I`d seen the Thames Mel, I do a search every day on the bay for Services so nothing gets passed me 



AbingtonLad said:


> You'd better get it now Mac, we all want to see the 'adverts'. They will be absolutely fabulous, I've no doubt! (Mustachioed chaps, leather coats, old motorbikes... err, it's all starting to sound a bit camp!)


Hopefully we shall all soon see


----------



## stevieb (Feb 12, 2010)

Mac, is that Jimmy Guthrie on the front?


----------



## mach 0.0013137 (Jan 10, 2005)

stevieb said:


> Mac, is that Jimmy Guthrie on the front?

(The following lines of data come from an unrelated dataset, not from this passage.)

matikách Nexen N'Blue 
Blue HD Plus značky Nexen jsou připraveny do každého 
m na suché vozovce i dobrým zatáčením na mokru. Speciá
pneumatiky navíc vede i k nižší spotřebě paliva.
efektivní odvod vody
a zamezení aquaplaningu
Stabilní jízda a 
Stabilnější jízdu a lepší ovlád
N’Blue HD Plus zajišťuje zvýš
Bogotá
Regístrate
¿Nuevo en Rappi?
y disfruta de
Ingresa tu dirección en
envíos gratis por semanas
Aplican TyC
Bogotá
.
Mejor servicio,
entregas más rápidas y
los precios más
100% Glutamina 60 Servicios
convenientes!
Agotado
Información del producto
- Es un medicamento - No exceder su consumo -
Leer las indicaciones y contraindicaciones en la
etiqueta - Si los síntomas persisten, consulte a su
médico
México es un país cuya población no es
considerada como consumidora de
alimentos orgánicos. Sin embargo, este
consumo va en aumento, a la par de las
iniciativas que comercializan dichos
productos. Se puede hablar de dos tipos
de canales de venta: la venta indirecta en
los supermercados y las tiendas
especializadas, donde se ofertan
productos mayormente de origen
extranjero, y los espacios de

I don`t know, it could be :dntknw: I`ll let you know when (if) I get the catalogue :wink2:


----------



## stevieb (Feb 12, 2010)

Thanks and good luck.


----------



## mach 0.0013137 (Jan 10, 2005)

WOO HOO!! I WON IT!!! :yahoo:

& for the starting bid :clap:

Thanks to all those who pledged money in case I needed it :notworthy: I`m glad I didn`t have to take you up on the offers  :rltb:

I am a little disappointed to have been outbid on this rare French Made `Ontime`, if by chance the person who won it is a forum member, let me know if you decide to sell :wink2:


----------



## Kutusov (Apr 19, 2010)

Congrats Mach!!

Now we want it scanned and posted


----------



## mach 0.0013137 (Jan 10, 2005)

Kutusov said:


> Congrats Mach!!
> 
> Now we want it scanned and posted


As soon as it arrives


----------



## jasonm (Nov 22, 2003)

Nice one Mac...... I was watching the last few seconds  Hoping that there were no power cuts in Leicester!


----------



## mach 0.0013137 (Jan 10, 2005)

jasonm said:


> Nice one Mac...... I was watching the last few seconds  Hoping that there were no power cuts in Leicester!

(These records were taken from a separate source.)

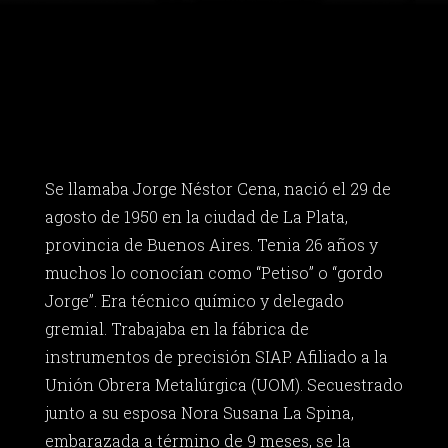
Se llamaba Jorge Néstor Cena, nació el 29 de
agosto de 1950 en la ciudad de La Plata,
provincia de Buenos Aires. Tenia 26 años y
muchos lo conocían como “Petiso” o “gordo
Jorge”. Era técnico químico y delegado
gremial. Trabajaba en la fábrica de
instrumentos de precisión SIAP. Afiliado a la
Unión Obrera Metalúrgica (UOM). Secuestrado
junto a su esposa Nora Susana La Spina,
embarazada a término de 9 meses, se la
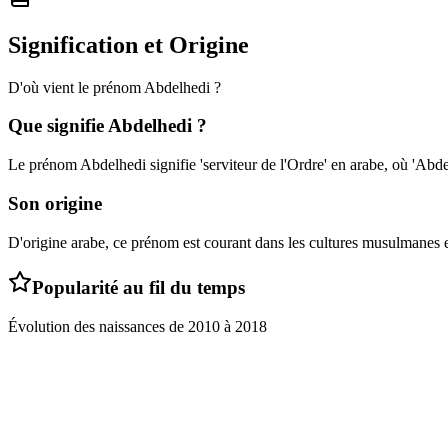
Signification et Origine
D'où vient le prénom
Abdelhedi
?
Que signifie
Abdelhedi
?
Le prénom Abdelhedi signifie 'serviteur de l'Ordre' en arabe, où 'Abdel
Son origine
D'origine arabe, ce prénom est courant dans les cultures musulmanes e
Popularité au fil du temps
Évolution des naissances de
2010
à
2018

:lol: thankfully no one else was interested in bidding on it :sweatdrop:


----------



## mach 0.0013137 (Jan 10, 2005)

It`s arrived & all I can say is *WOW!!!* :yahoo:

I`ll get the scans posted in a separate thread later* :thumbup:

*actually, thinking about it that may not be such a good idea  it might just encourage others to bid on Services that I want :disgust:


----------



## stevieb (Feb 12, 2010)

Nice one


----------



## Kutusov (Apr 19, 2010)

mach 0.0013137 said:


> *actually, thinking about it that may not be such a good idea  it might just encourage others to bid on Services that I want :disgust:


Ahhhh, c'mon... :thumbsdown:


----------